§ **YOUR OBJECTIVE**
What you produce should be an exact transcription of the data, minus any pictures.
*** Opening DATASET SECTION ***
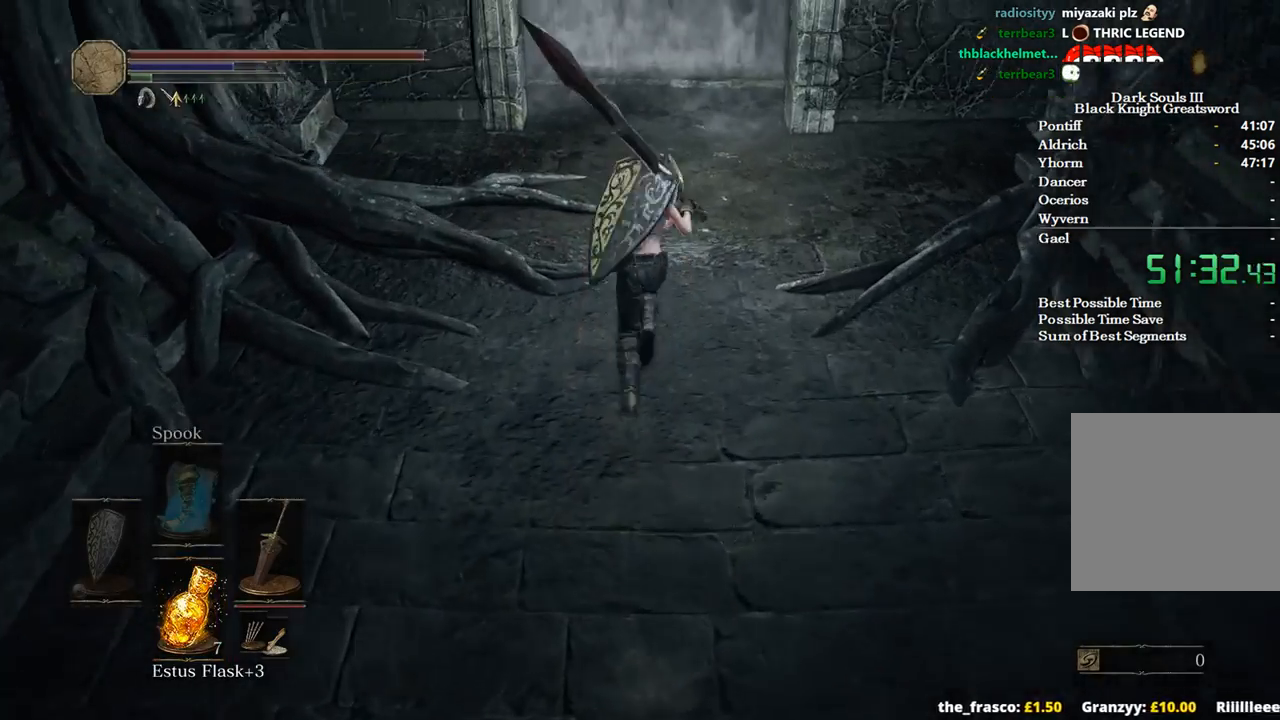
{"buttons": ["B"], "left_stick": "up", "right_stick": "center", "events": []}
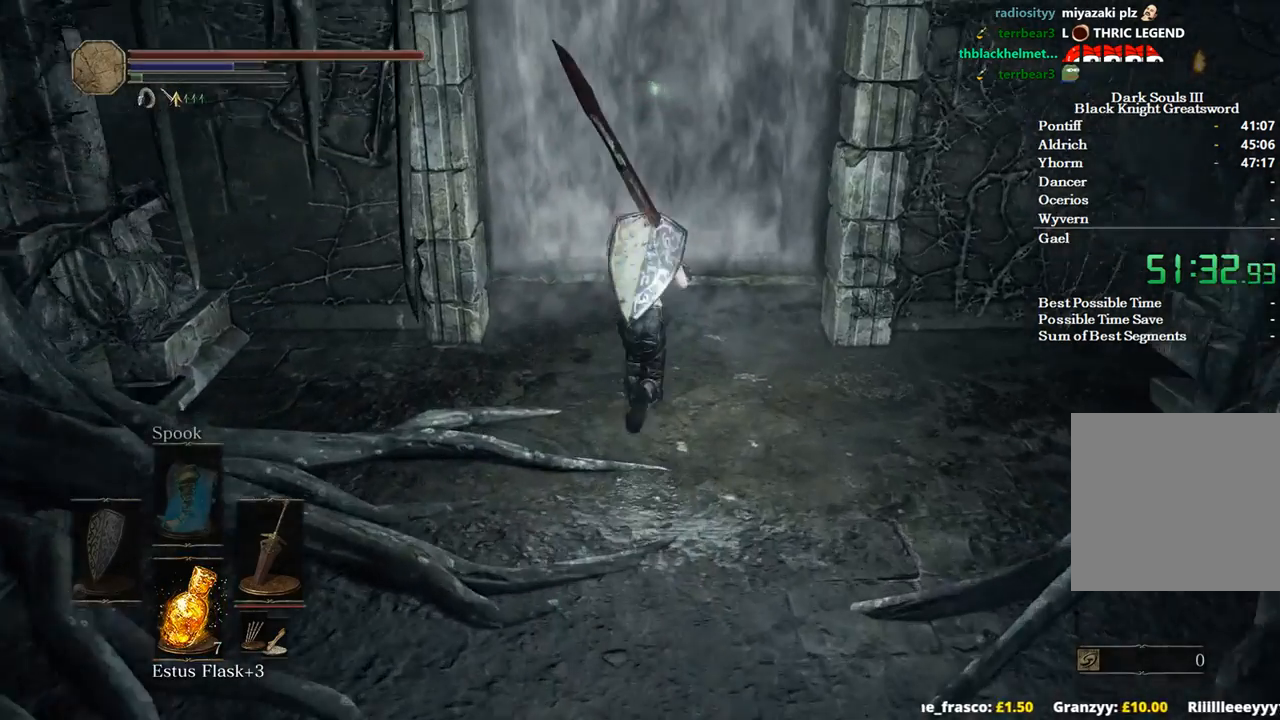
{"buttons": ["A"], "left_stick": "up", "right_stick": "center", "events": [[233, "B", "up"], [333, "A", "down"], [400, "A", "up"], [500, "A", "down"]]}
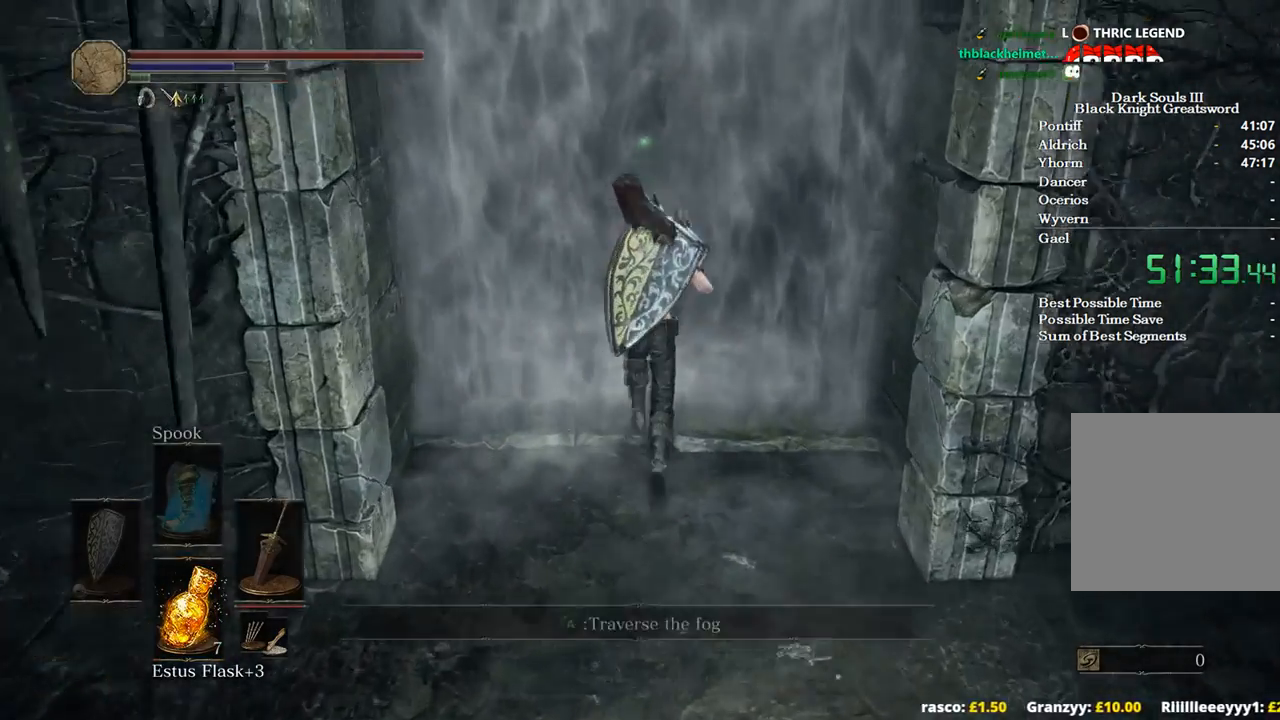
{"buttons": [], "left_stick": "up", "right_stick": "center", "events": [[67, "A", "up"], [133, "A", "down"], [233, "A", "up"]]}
*** Closing DATASET SECTION ***
§ **SOLUTION BELOW**
{"buttons": ["B"], "left_stick": "up", "right_stick": "center", "events": []}
{"buttons": ["A"], "left_stick": "up", "right_stick": "center", "events": [[233, "B", "up"], [333, "A", "down"], [400, "A", "up"], [500, "A", "down"]]}
{"buttons": [], "left_stick": "up", "right_stick": "center", "events": [[67, "A", "up"], [133, "A", "down"], [233, "A", "up"]]}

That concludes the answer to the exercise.